153. Ein jeder im Him̃el freuet ſich ob
dem andren.
Der groͤſte Heilige wird ſich ſo hoh erfreun
Ob mir: als ſehr ob jhm ich werde froͤlich ſeyn.
154. Wer friede ſucht muß vil uͤberſehn.
Menſch wenn du ſo genau daß deine wilt beſchuͤtzen/
So wirſtu nimmermehr in wahrem friede ſitzen.
155. Chriſtus iſt der erſte und letzte
Menſch.
Der erſt’ und letzte Menſch iſt Chriſtus ſelbſt allein/
Weil all’ auß jhm entſtehn/ in jhm beſchloſſen ſein.
156. Wer viel begehrt dem mangelt vil.
Wer gnugſam reich/ hat alls.

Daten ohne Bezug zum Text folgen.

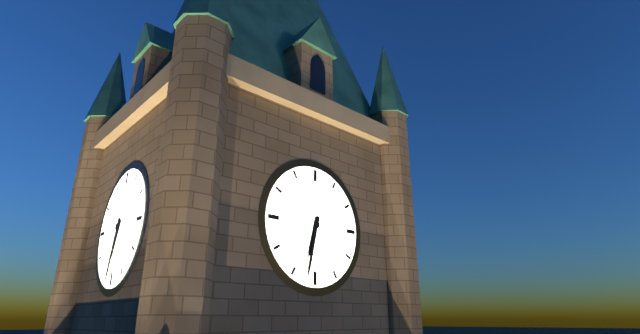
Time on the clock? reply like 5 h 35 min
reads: 6 h 32 min
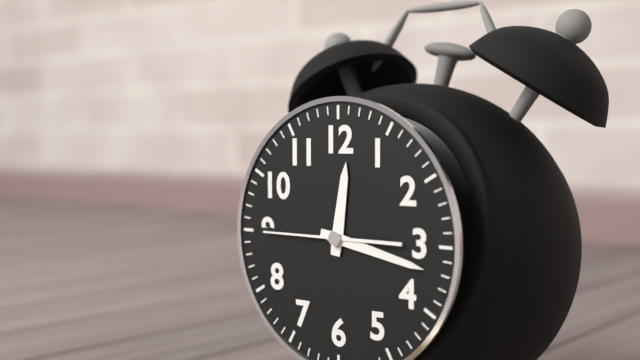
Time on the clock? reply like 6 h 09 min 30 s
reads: 12 h 17 min 45 s
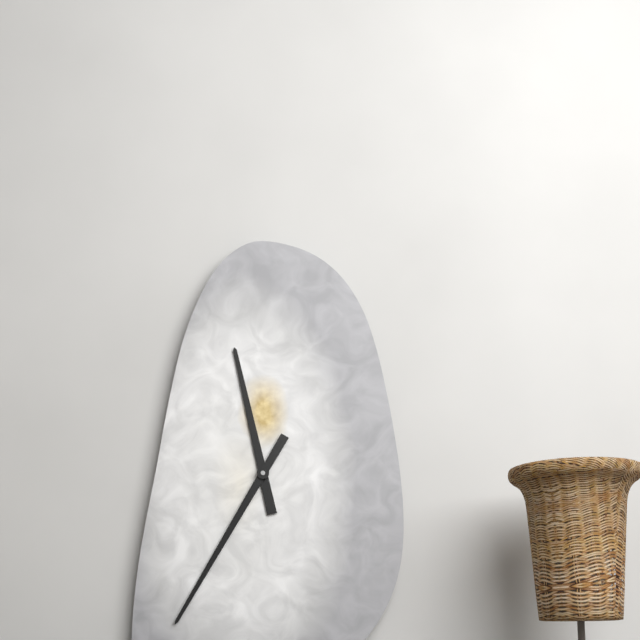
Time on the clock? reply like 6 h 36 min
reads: 11 h 35 min
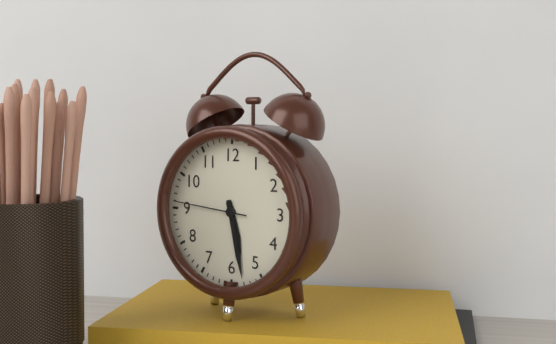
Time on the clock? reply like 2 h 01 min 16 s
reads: 5 h 28 min 46 s
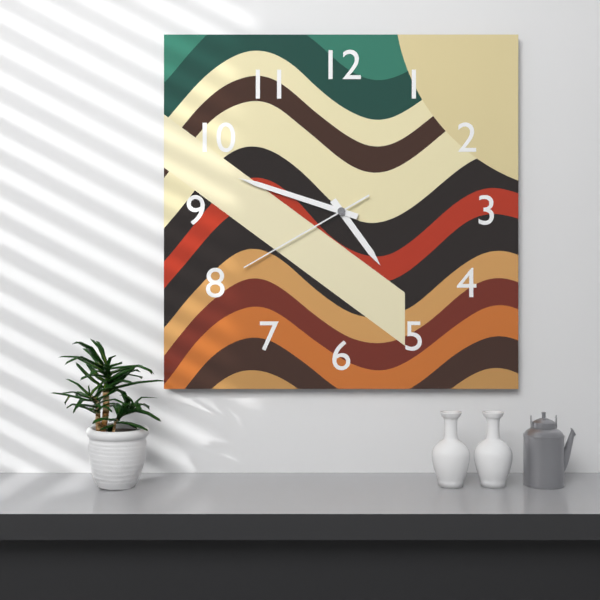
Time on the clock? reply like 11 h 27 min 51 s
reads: 4 h 48 min 40 s
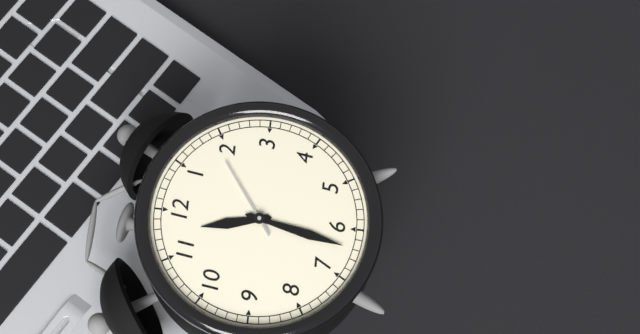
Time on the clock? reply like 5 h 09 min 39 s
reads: 11 h 32 min 09 s
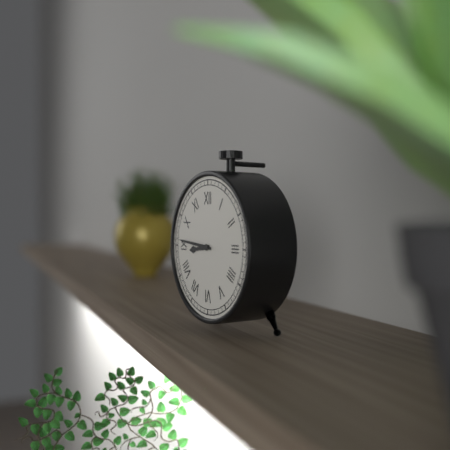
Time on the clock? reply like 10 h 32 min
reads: 8 h 46 min
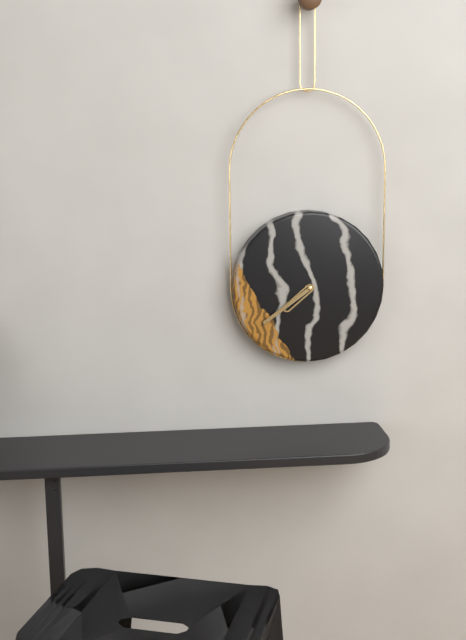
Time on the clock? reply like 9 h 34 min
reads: 7 h 39 min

Wer viel begehrt und
wil/
Der gibet zu verſtehn daß jhm noch mangelt viel.
157. Der Reiche iſt wahrhafftig arm.
Der Reiche wann er viel von ſeiner Armuth ſpricht/
So glaub es jhm nur gern: er leugt warhafftig nicht.
158. Die abgeſtorbenheit iſt eine Wittib.
Die abgeſtorbenheit muß eine Wittib ſeyn:
Denn ſie hat keinen Mann/ und gehet ſtaͤts allein.
159. Daß Leiden Chriſti iſt noch nicht
gar vollbracht.
Daß Leiden Chriſti iſt am Creutz nicht gar vollbracht:
Er leidet heute noch bey Tag und auch bey Nacht.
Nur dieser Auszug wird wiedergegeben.